§ YOUR GOAL:
Please copy the part that opens with the line containing "Rendered at 1241 by 1754 pixels." and closes with the line containing "text You can", substituting "document" for "layout" and keeping everything else unchanged.

RECORDS FOR THE TASK start

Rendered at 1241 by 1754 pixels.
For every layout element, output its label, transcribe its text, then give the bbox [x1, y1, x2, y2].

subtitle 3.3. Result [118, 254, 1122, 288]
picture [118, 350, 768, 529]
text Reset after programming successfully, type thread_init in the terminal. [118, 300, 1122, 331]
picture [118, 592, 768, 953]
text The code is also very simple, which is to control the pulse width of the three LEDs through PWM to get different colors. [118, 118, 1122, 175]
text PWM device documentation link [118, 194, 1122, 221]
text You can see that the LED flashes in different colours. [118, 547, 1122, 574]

RECORDS FOR THE TASK end
RECORDS FOR THE TASK start

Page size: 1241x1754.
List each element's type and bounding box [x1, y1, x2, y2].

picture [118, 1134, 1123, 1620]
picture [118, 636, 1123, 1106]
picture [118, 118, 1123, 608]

RECORDS FOR THE TASK end
RECORDS FOR THE TASK start

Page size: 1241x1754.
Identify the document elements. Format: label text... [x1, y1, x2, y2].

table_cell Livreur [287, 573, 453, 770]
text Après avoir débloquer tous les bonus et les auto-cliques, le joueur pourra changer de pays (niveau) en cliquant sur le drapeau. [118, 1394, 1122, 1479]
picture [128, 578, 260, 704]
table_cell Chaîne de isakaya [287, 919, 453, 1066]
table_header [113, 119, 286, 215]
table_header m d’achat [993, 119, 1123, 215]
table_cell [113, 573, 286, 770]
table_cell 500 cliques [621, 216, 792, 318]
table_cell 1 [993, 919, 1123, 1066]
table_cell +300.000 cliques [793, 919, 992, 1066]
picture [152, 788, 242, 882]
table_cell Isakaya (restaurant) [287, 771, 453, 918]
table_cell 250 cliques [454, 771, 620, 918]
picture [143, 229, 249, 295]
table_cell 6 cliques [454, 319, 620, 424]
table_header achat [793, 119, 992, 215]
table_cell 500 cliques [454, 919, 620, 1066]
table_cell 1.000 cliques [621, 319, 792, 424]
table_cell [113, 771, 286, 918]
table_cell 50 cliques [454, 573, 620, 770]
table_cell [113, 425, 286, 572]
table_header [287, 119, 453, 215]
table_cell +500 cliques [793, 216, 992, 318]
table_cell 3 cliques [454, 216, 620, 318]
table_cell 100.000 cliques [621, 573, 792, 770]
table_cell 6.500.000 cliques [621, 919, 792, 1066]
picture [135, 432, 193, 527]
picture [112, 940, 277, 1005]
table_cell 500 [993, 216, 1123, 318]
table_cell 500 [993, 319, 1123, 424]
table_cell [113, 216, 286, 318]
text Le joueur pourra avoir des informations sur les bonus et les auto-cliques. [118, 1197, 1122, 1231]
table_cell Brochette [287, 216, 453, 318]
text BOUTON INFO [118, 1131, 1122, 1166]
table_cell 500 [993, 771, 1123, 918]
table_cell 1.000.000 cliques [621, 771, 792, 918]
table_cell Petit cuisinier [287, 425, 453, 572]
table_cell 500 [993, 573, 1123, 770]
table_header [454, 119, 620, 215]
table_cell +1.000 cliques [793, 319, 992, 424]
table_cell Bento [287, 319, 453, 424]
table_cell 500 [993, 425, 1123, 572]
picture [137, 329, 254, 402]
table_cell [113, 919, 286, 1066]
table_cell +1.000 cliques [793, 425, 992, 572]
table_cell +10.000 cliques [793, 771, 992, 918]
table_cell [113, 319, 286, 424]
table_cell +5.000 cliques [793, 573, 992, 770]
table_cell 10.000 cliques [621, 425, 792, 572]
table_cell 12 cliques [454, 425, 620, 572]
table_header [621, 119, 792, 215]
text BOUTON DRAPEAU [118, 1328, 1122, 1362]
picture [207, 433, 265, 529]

RECORDS FOR THE TASK end

§ WRITTEN RESPONSE:
Rendered at 1241 by 1754 pixels.
For every document element, output its label, transcribe its text, then give the bbox [x1, y1, x2, y2].

subtitle 3.3. Result [118, 254, 1122, 288]
picture [118, 350, 768, 529]
text Reset after programming successfully, type thread_init in the terminal. [118, 300, 1122, 331]
picture [118, 592, 768, 953]
text The code is also very simple, which is to control the pulse width of the three LEDs through PWM to get different colors. [118, 118, 1122, 175]
text PWM device documentation link [118, 194, 1122, 221]
text You can see that the LED flashes in different colours. [118, 547, 1122, 574]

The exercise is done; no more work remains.